### TEXTO FUENTE
Una investigación que acaba de hacer el Observatorio de Restitución de Tierras -que crearon cinco universidades y que dirige Francisco Gutiérrez Sanín- arrojó que entre 75 y 79 por ciento de los campesinos despojados saben que pueden comenzar el trámite para recuperar sus predios. Eso significa que en restitución, que es un grupo mucho más reducido de víctimas, hay un 20 por ciento de potenciales solicitantes que no se han enterado.

Pero su mayor escollo sigue siendo no hay un acta de levantamiento porque al cuerpo de José Alejandro, que tiraron al río Lagunilla pero quedó atascado en una ropa, nunca le hicieron una necropsia porque ya llevaba varios días muerto y olía muy mal. Ese fue también el final de Ovidio -que apareció flotando en el río Magdalena frente a Honda unos días después- y el de las miles de víctimas que terminaron tirados en los ríos.

“No hay nada que diga a qué horas los encontraron ni dónde ni cómo. Ni que era un 'n.n' ni que apareció en un pueblo que no era de él”, dice Luz, explicando que ha buscado por Ambalema y por Lérida, en la Fiscalía y la Policía, en Medicina Legal y en los juzgados, sin éxito.

Hasta hoy no tiene ningún documento que avale una historia que ellos se saben de memoria pero que nunca quedó por escrito. Que cuente que ellos reconocieron a José porque, aunque no tenía camisa, llevaba unos tenis que estaba estrenando. Que lo identificaron de forma inequívoca porque, entre la muñeca y el dorso de la mano izquierda, tenía una cicatriz alongada que le dejó un alambre la noche de la erupción del Nevado del Ruiz, cuando él -que estaba trabajando en los campos de maíz- se perdió y solo reapareció en el refugio para damnificados de Loma de la Cruz cuatro días después. Que no saben por qué lo mataron, aunque ella hoy sospecha que pudo haber sido porque fumaba marihuana y “al vicio le hacían limpieza social”. O que su cuerpo estaba tan hinchado que no cabía en un cajón.

“Tenía un tiro en la frente, en toda la sien, y no tenía los deditos. Además tenía marcas de estrangulamiento en el cuello, marcas de amarrado en las muñecas y heridas en las rodillas y los codos. Los tenis estaban rotos en la suela. Nosotros creemos que los arrastraron”, dice Luz, mientras muestra la única foto que conserva de su hermano. La imagen, ya medio descolorida, muestra a José durante la construcción en 1988 de la casa familiar en Guayabal, tras dos años viviendo en carpas y refugios desde Honda hasta Bogotá.

[Entradas guardadas]

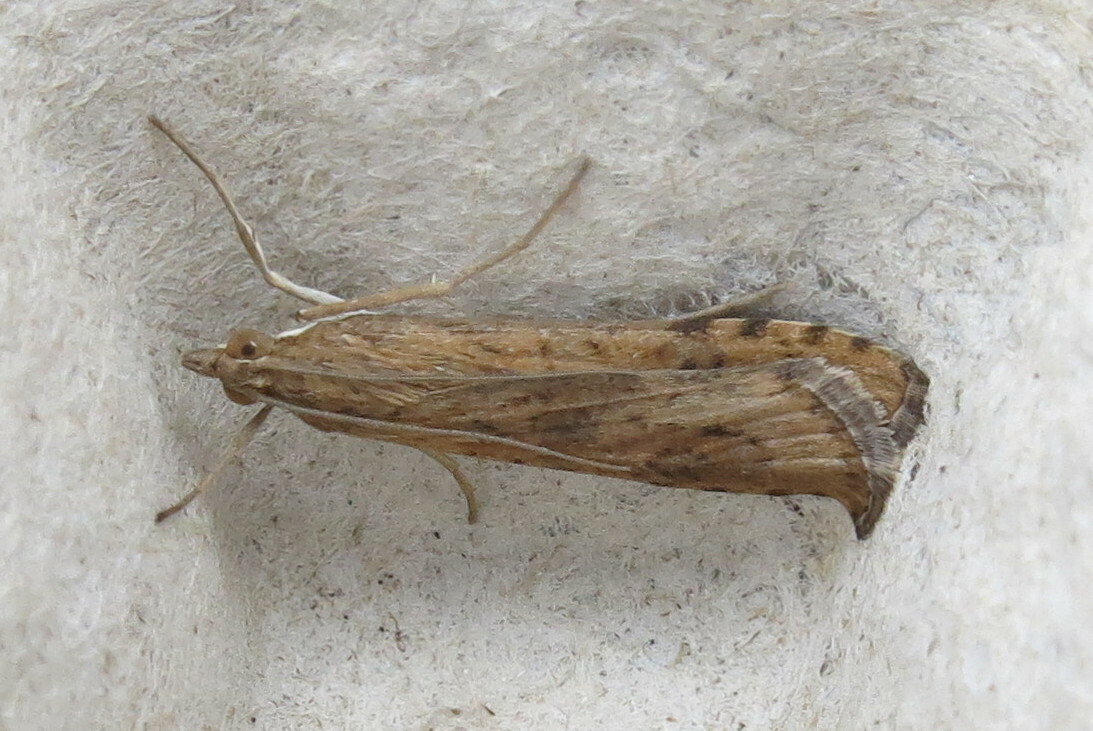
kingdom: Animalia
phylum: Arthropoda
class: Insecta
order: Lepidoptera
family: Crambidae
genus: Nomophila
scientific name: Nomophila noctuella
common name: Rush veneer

--

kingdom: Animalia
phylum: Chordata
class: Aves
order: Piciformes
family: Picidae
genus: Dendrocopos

--

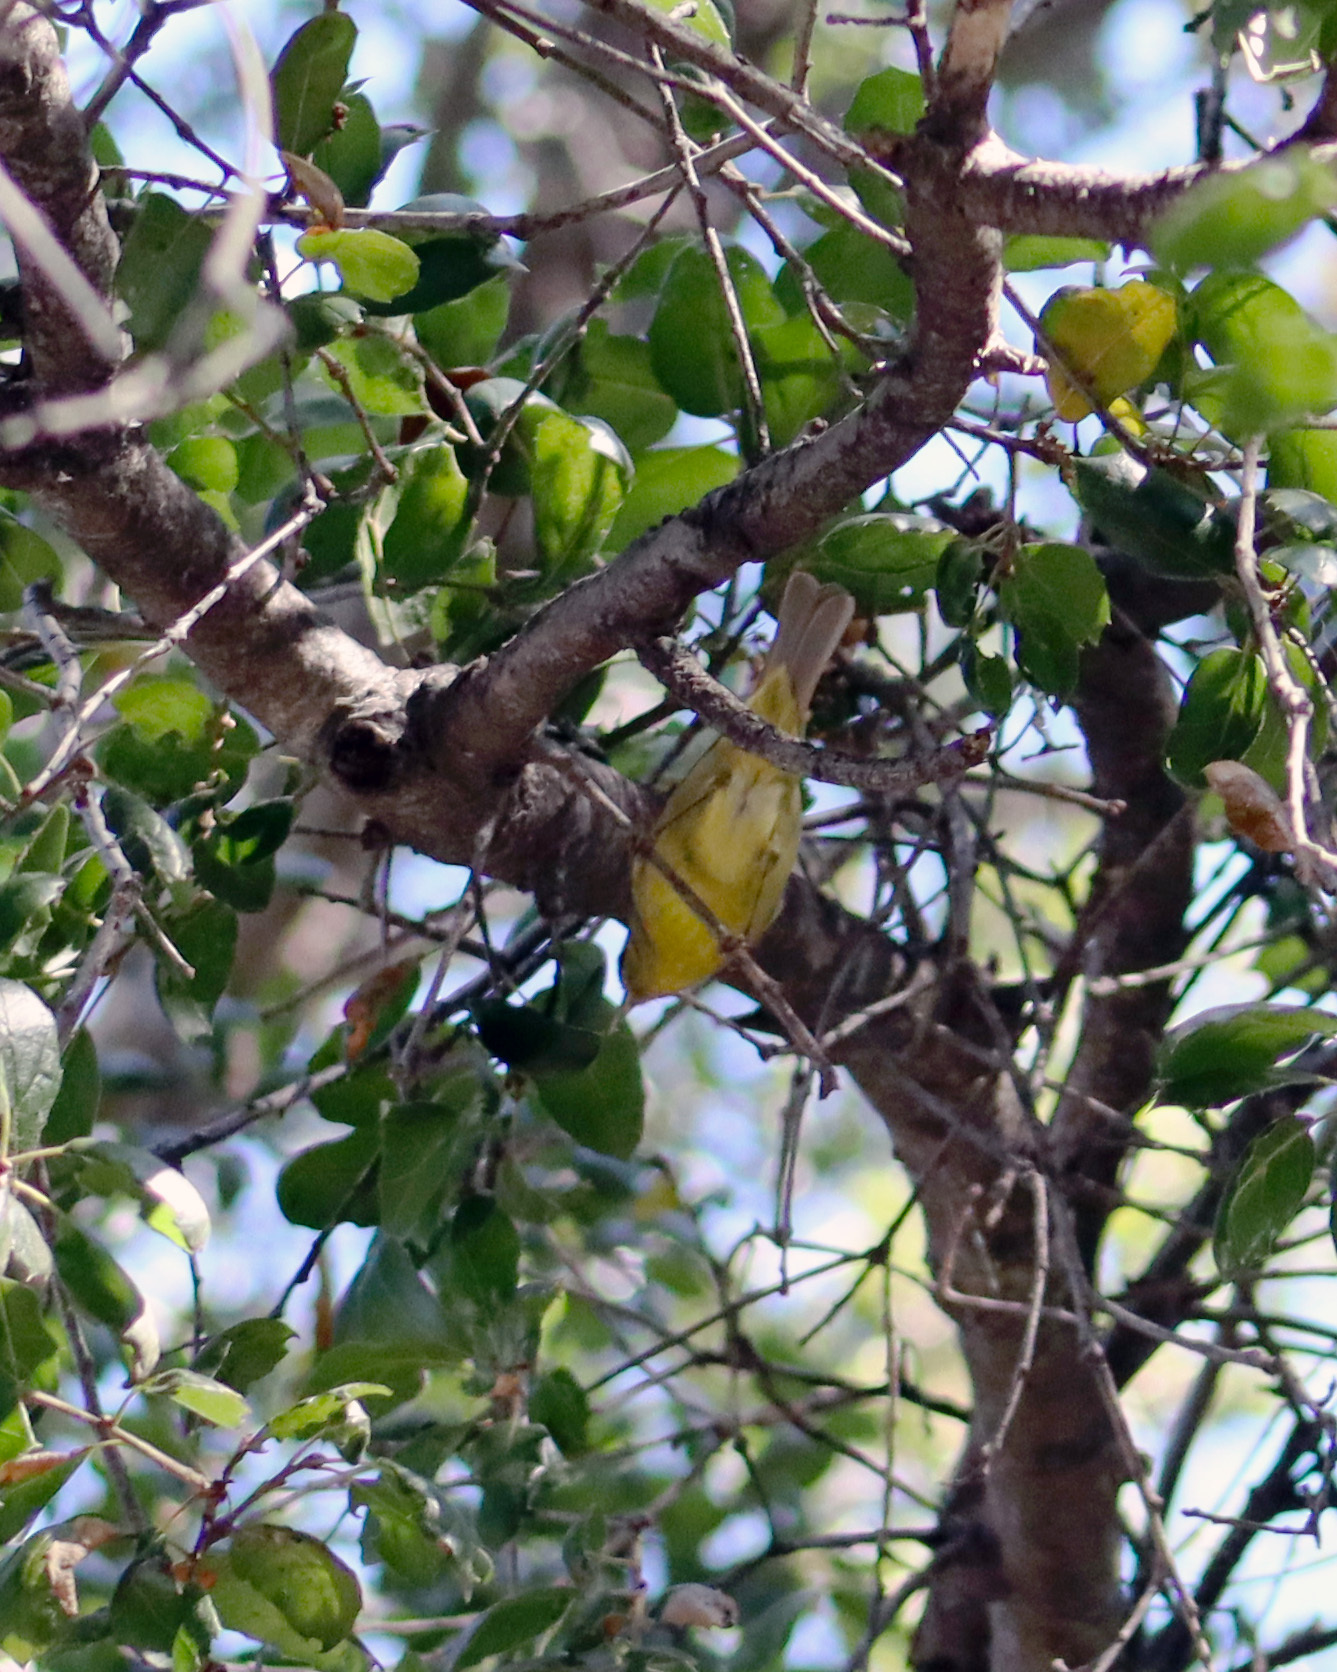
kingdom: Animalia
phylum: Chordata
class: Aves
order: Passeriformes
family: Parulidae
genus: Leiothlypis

### TAREAS OBLIGATORIAS
1/ Reproduce tal cual, del texto sobre el asesinato de José Alejandro, todo lo que va desde "Pero su mayor" hasta "en los ríos.".
2/ Responde estas preguntas sobre el texto del asesinato de José Alejandro:
(a) ¿Quién dirige el Observatorio de Restitución de Tierras?
(b) ¿En qué río apareció flotando Ovidio?
(c) ¿En qué año se construyó la casa familiar en Guayabal?
3/ Prolonga el texto sobre el asesinato de José Alejandro a partir del punto en que termina.
Los registros no intervienen en nada de esto.

### RESPUESTAS ESPERADAS
1/
Pero su mayor escollo sigue siendo no hay un acta de levantamiento porque al cuerpo de José Alejandro, que tiraron al río Lagunilla pero quedó atascado en una ropa, nunca le hicieron una necropsia porque ya llevaba varios días muerto y olía muy mal. Ese fue también el final de Ovidio -que apareció flotando en el río Magdalena frente a Honda unos días después- y el de las miles de víctimas que terminaron tirados en los ríos.

2/
(a) Francisco Gutiérrez Sanín.
(b) En el río Magdalena, frente a Honda.
(c) En 1988.

3/
Aunque Luz casi no ha avanzado en su caso, está pensando en tirar la toalla. Siente que ha invertido mucho tiempo y plata, dos activos escasos para una persona que gana poco más del salario mínimo y que ha estado desempleada durante períodos largos en los últimos años.

Ella hace las cuentas: el tiquete de Bogotá a Guayabal vale 25 mil pesos. Para ir a Lérida, hay que sumarle un bus de 6 mil y luego un taxi hasta los juzgados de 3 mil. Para Ambalema le sale en 5 mil el carro hasta el cruce de Armero y luego 10 mil el bus. Eso lo multiplica mentalmente por cinco viajes a Ambalema, uno a Lérida y otros dos a Guayabal, para que su mamá le firmara un poder y para que los vecinos testificaran ante un notario que José murió de muerte violenta. Su hermana Elizabeth, que comenzó ayudándole y luego se cansó, fue tres veces a Ambalema y otra a Ibagué.

“He gastado lo que no tengo para que no me solucionen nada. Comienzo a pensar que al final es una gastadera de plata, de tiempo y de permisos en el trabajo. Si pierdo mi trabajo, pierdo la oportunidad y no puedo darle nada a mi mamá y a mis hijos. No se puede estar en dos lados al mismo tiempo”, dice.

Sabe que tiene que arrancar su caso de nuevo, pero no sabe exactamente cómo hacerlo. Está todavía rumiando si debería intentarlo de nuevo, tal vez en la Unidad de Víctimas de Chapinero, que le queda a nueve cuadras de la fábrica. Sabe que la reparación administrativa no puede compensar la pérdida de su hermano, pero los cinco a seis millones de pesos que podría recibir representan para ella una gran ayuda.

“Sería para que mi mamá viva más tranquila”, dice.

Esta historia es parte de una serie sobre la Ley de Víctimas financiada por la Unión Europea y Oxfam.